World Bank Headquarters
A new World Bank report has called for greater international cooperation on the 80 per cent of the world’s rivers that cross national boundaries.
The call was made against a backdrop of increased volatility in international food prices and energy supply, due in part to water availability.
The new report, released at the recent World Water Week in Stockholm, Sweden, said overcoming barriers to international cooperation on river basins was critical for future food, energy and water security.
With water scarcity increasing in many parts of the world, it said governments must find ways to maximise the use of water for multiple, often competing uses: growing populations requiring food security; rapid urbanisation increasing domestic and industrial demand; the ever-increasing need for clean electricity; tourism and recreation; and environmental management.
“Within a nation, any two of these multiple interests can be at odds,” said World Bank Vice President for Middle East and North Africa Inger Andersen. “Add international boundaries and the complexity grows substantially. The key challenge – and opportunity – for riparian nations is to manage perceptions of risk, and benefit from lessons of experience where cooperation has worked demonstrably, benefiting countries and supporting their efforts to reduce poverty and protect the environment.”
The new World Bank report, ‘Reaching Across the Waters: Facing the Risks of Cooperation in International Waters’ reviewed the experience of cooperation in five international river basins (Eastern Nile, Ganges, Niger, Syr Darya, and Zambezi), focusing on the perceptions of risks and opportunities by decision makers as they consider prospects for cooperation on international waters.
Today, 40 per cent of the world's population lives in international basins which account for 80 per cent of global river flow. Despite this and the proven benefits of cooperation, such as reduced chances of conflict, improved river sustainability, and access to external markets, 166 of the world’s 276 international basins have no treaty provisions covering them.
Moreover, many multilateral basins are subject to bilateral treaties that preclude participation by other riparian countries, the report noted.
“It’s well known that cooperation on international waters brings economic, environmental, and social benefits,” said World Bank Water Anchor Manager Julia Bucknall. “Less known are the reasons for which countries that know this still do not cooperate. This report offers a first step in understanding and therefore overcoming some of these reasons, which have much to do with perceptions of risk.”
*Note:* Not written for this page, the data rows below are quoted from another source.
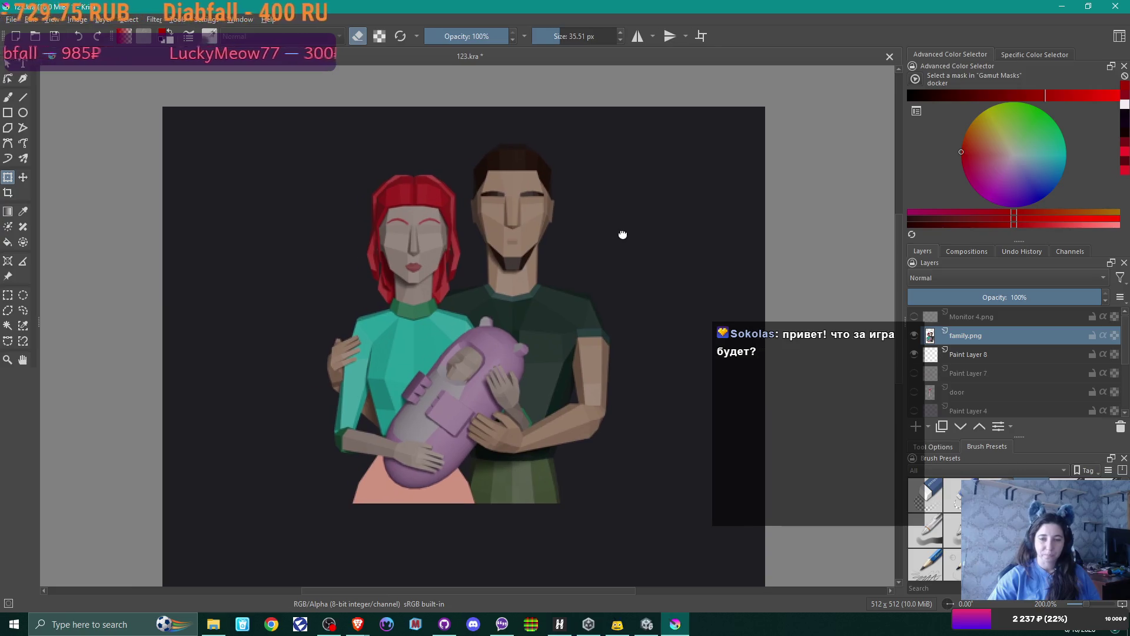
middle_click_drag(621, 240, 562, 226)
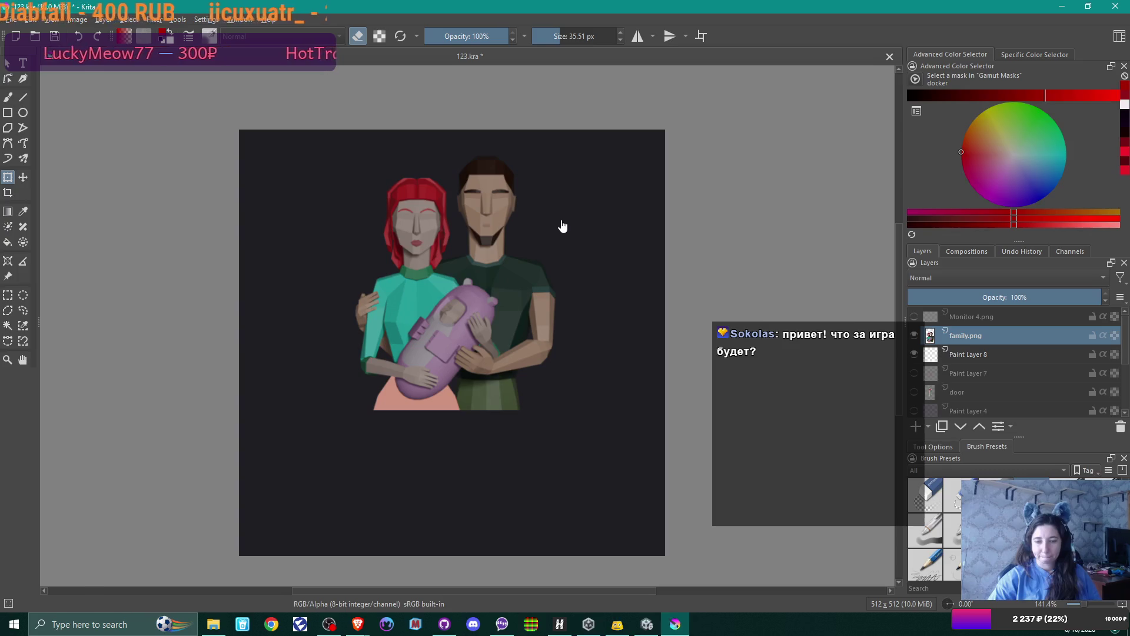
- Go to New Volume (D:) > Pictures > 3D in File Explorer and scroll through its folders
left_click(212, 624)
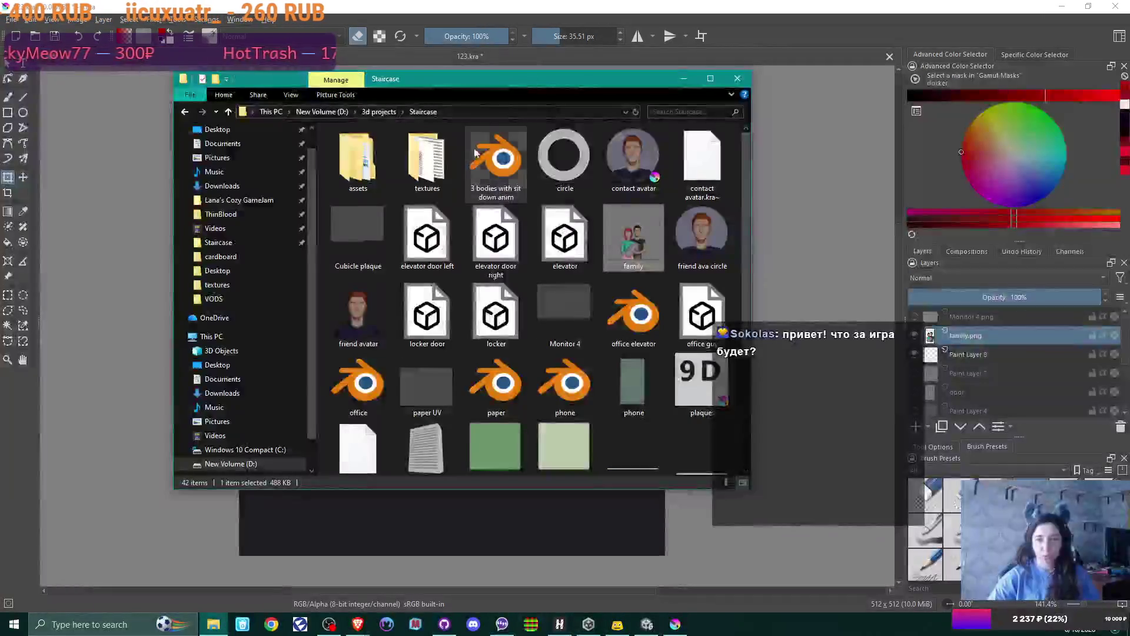
left_click(368, 112)
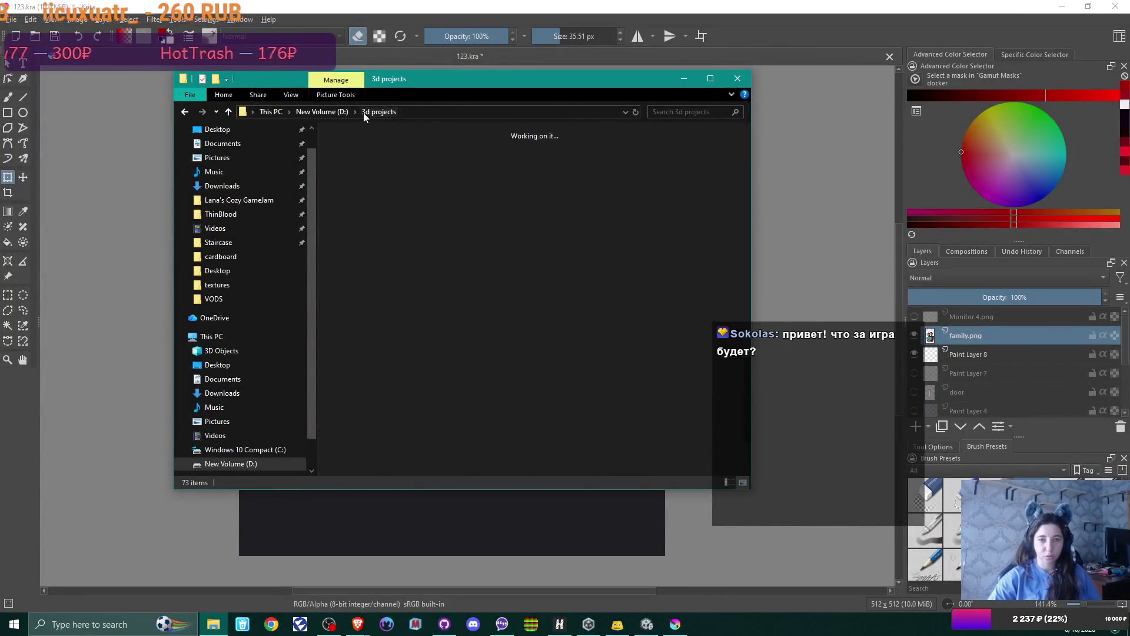
mouse_move(513, 174)
scroll(511, 171, "down", 5)
scroll(511, 171, "up", 10)
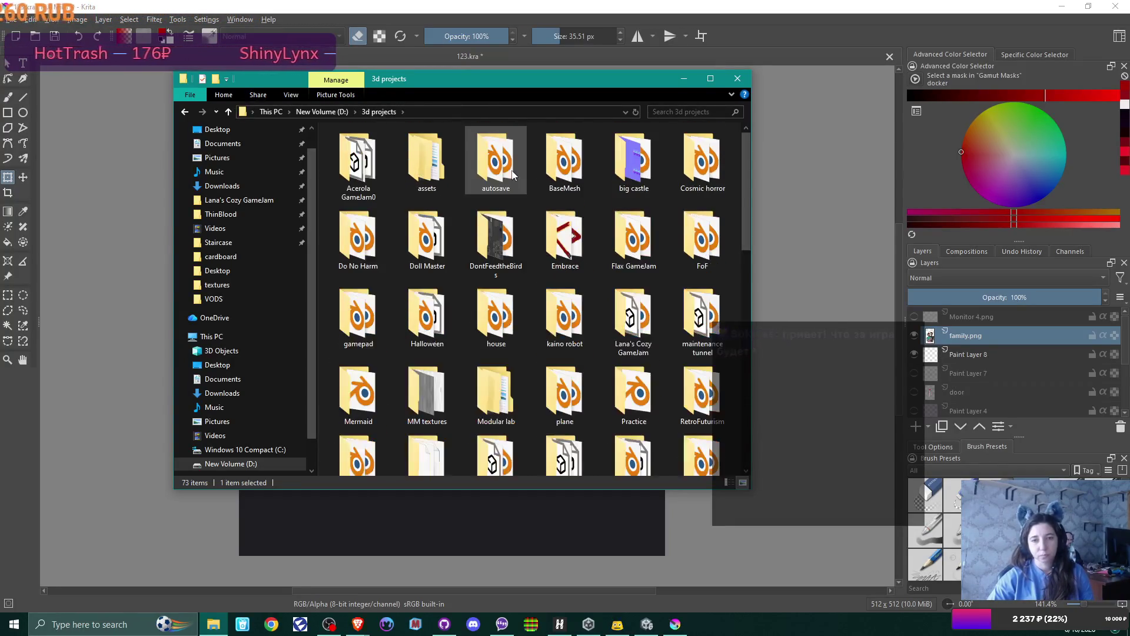
left_click(317, 113)
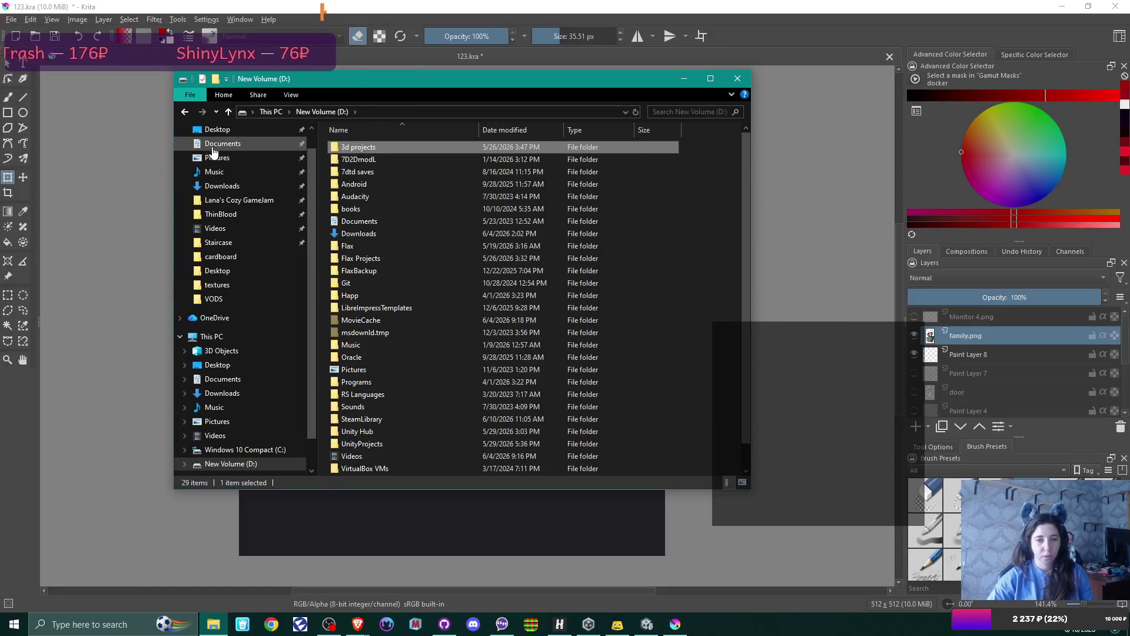
left_click(233, 160)
double_click(427, 158)
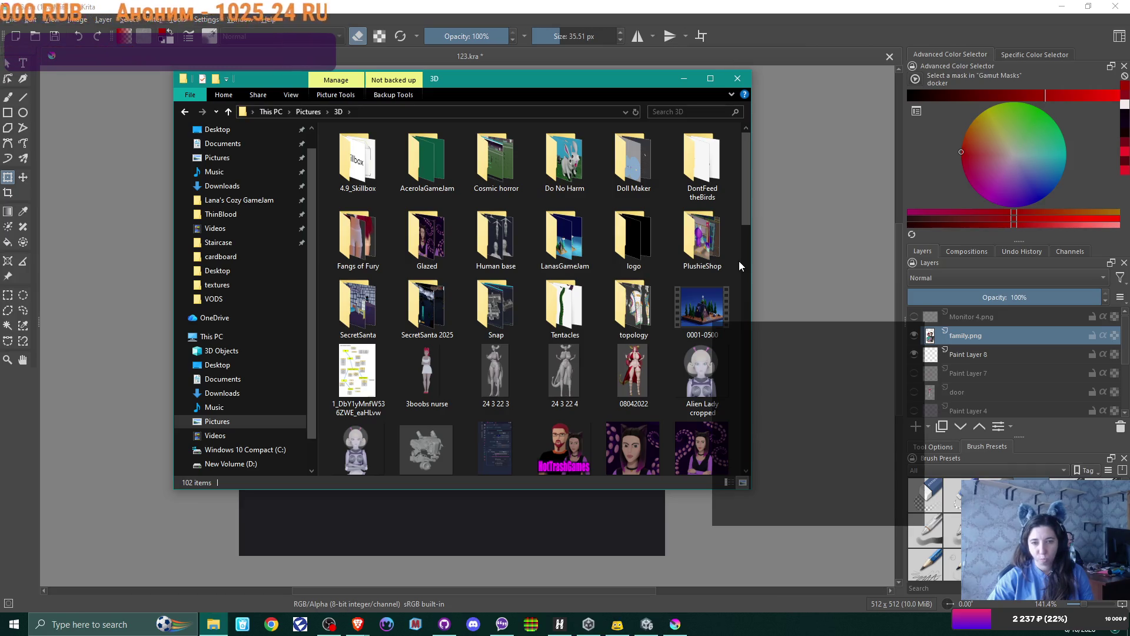
scroll(739, 262, "down", 10)
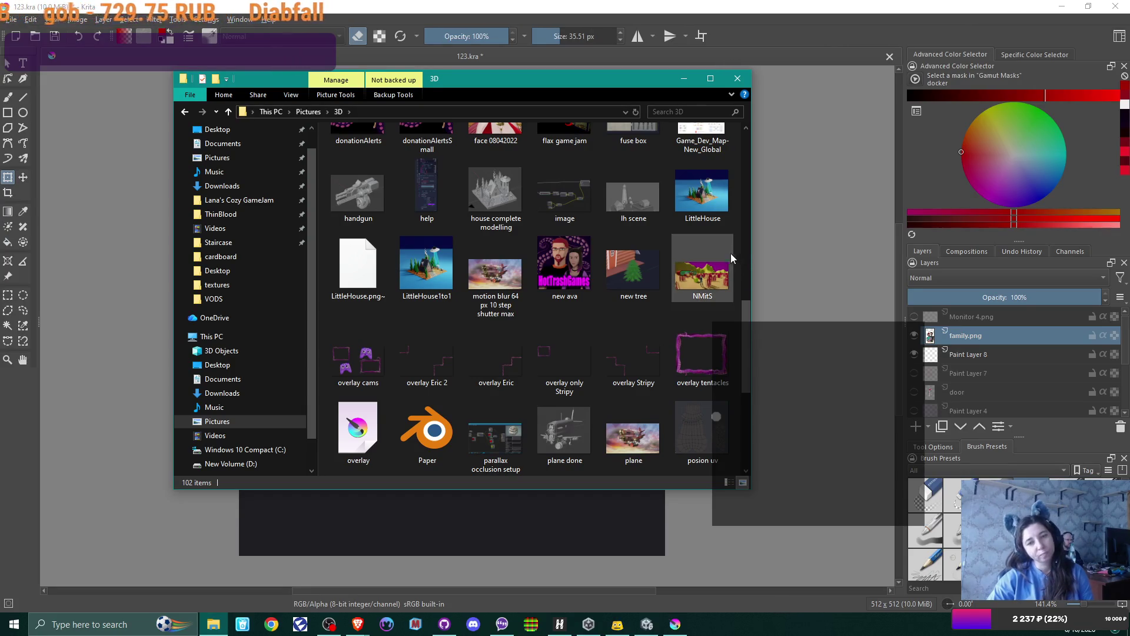
mouse_move(641, 258)
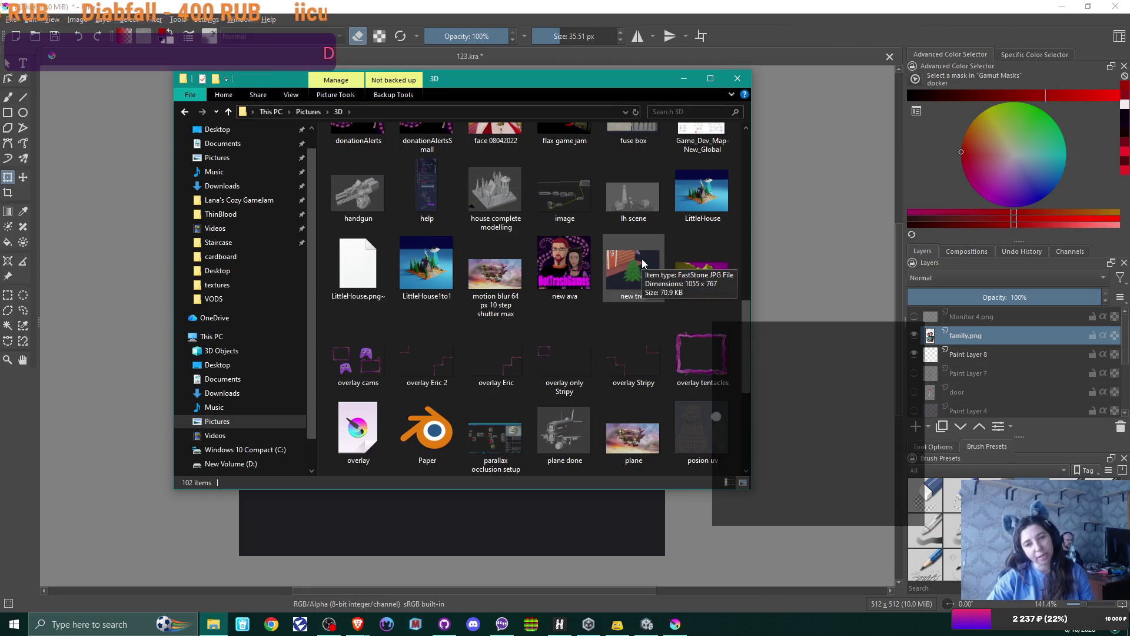
scroll(651, 231, "down", 3)
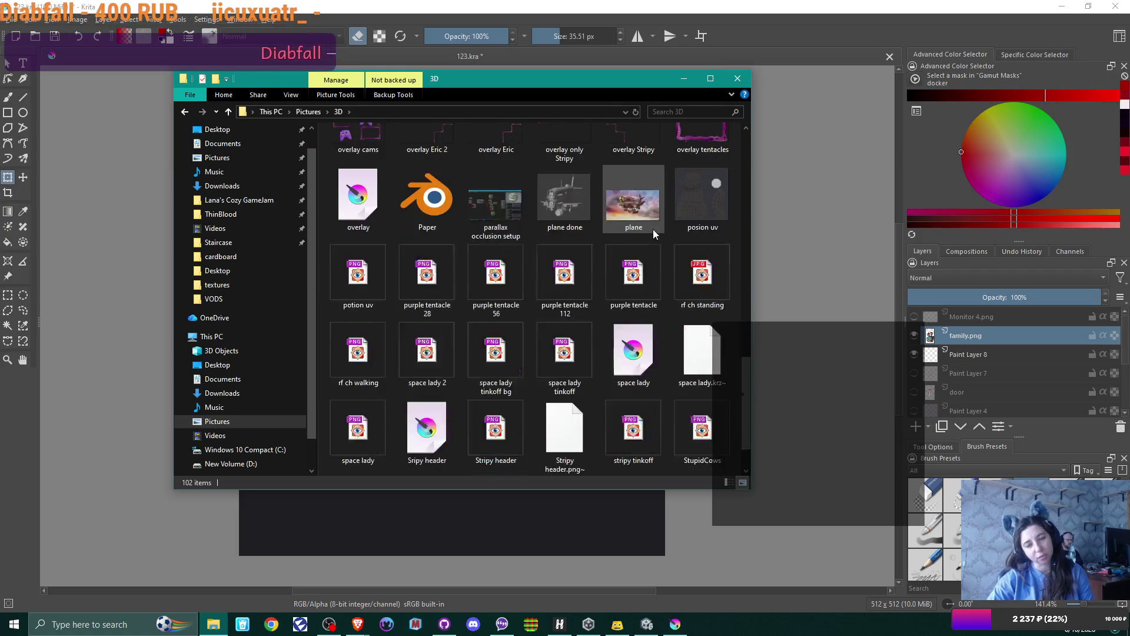
scroll(652, 229, "down", 1)
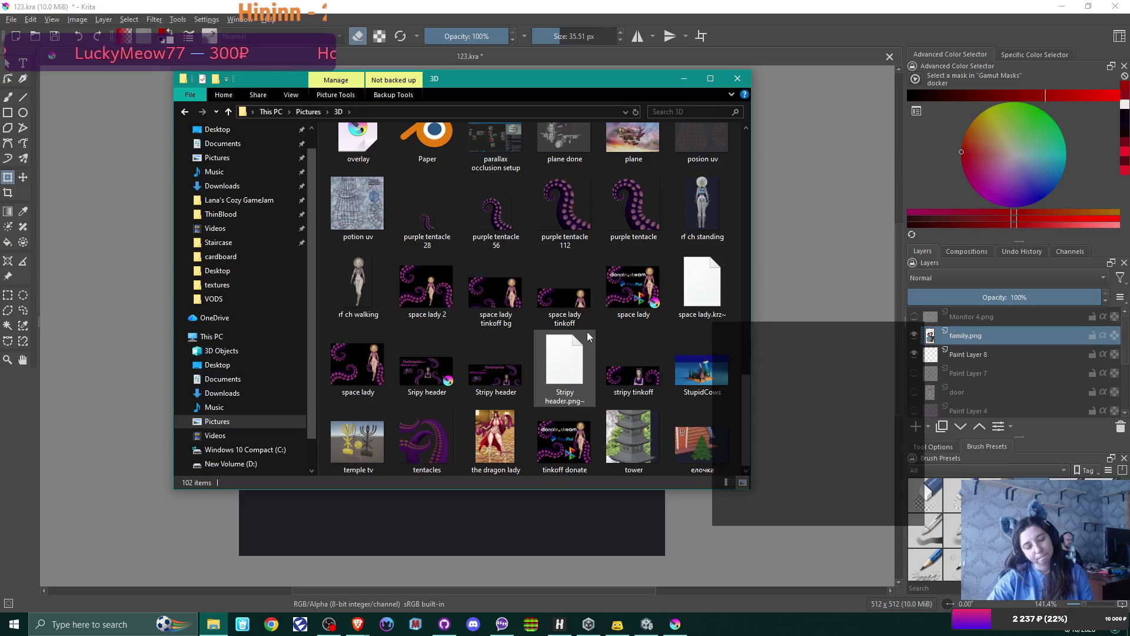
scroll(584, 331, "up", 3)
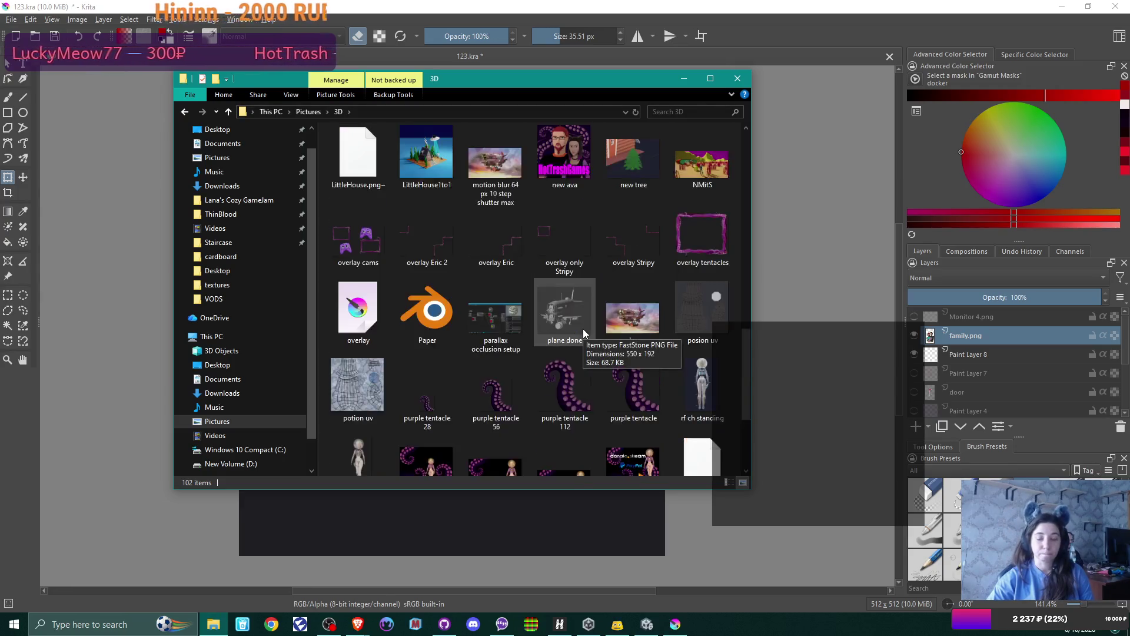
scroll(583, 333, "up", 3)
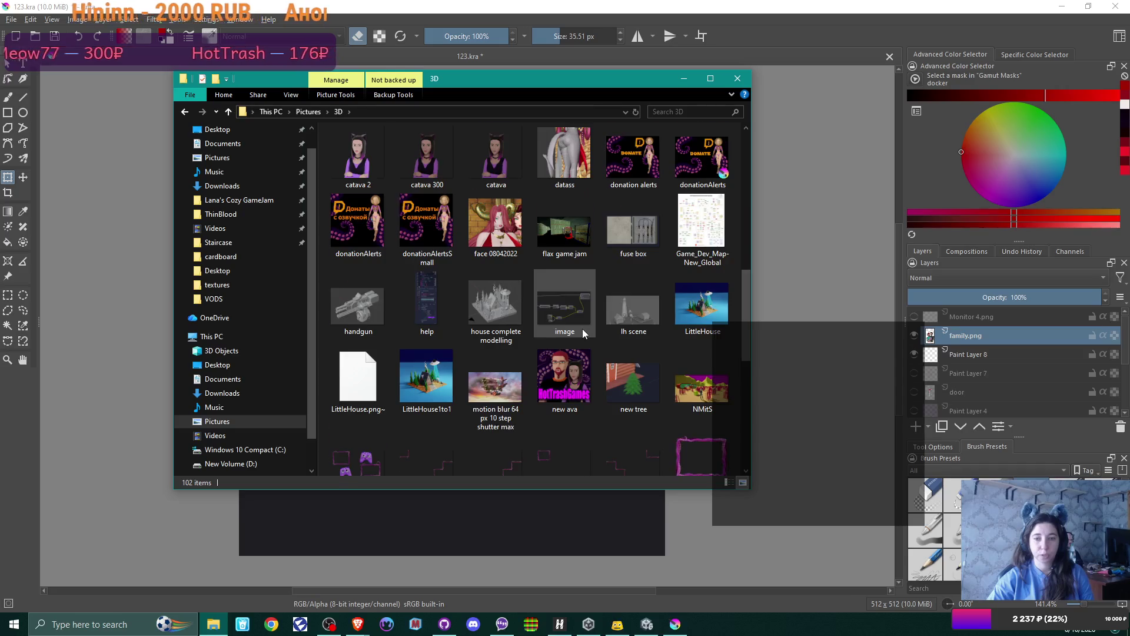
scroll(583, 333, "up", 3)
If a country cannot find a way to compensate for or control risk, the report says, it may choose not to enter into a cooperative agreement. There are five general categories of risk perceived by decision makers.
These include capacity and knowledge; accountability and voice; sovereignty and autonomy; equity and access; and lastly stability and support, which deals with longevity potential of agreement; in-country support of agreement, including likelihood of ratification.
The report also added lessons for partners working on international cooperation on rivers: “There is no one-size fits all approach especially in matters of regional programs, institutional arrangements, and agreements; managing any one given perceived risk will likely require a diversity of interventions; and long-term time commitment is needed to build cooperation”, it added.
“By 2025, it’s estimated that nearly two-thirds of countries will be water-stressed,” said Bucknall. “We don’t yet feel it, but the stress is coming. If we don’t start managing our water better, we will soon find ourselves facing even greater fluctuations in food and energy availability.”
The World Bank and partners have recognised the value of supporting countries’ desires for cooperative action in shared international waters, beginning with the 1960 Indus Waters Treaty. Interest and involvement in international waters has only grown since.
There were 123 World Bank-funded projects with activities related to international waterways between 1997 and 2007, 40 of which were financed by Global Environment Facility (GEF) grants.
The amounts committed to transboundary projects were $6.2 billion in mostly IDA and IBRD funding and $273.5 million in GEF grants. The tradition of support has extended over the years - from engagement in the Indus to Mekong, the Baltic Sea and Danube, the Aral Sea, the Guarani Aquifer, and to the Senegal, Niger and the Nile.